| PROBLEM STATEMENT |
Reproduce these lines, swapping "developed" for "processed" and leaving everything else unchanged.

Data records
====

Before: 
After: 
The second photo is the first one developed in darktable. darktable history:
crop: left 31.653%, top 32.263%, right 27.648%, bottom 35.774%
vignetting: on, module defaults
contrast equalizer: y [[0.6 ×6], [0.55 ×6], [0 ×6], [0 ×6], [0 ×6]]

====

| TASK ANSWER |
Before: 
After: 
The second photo is the first one processed in darktable. darktable history:
crop: left 31.653%, top 32.263%, right 27.648%, bottom 35.774%
vignetting: on, module defaults
contrast equalizer: y [[0.6 ×6], [0.55 ×6], [0 ×6], [0 ×6], [0 ×6]]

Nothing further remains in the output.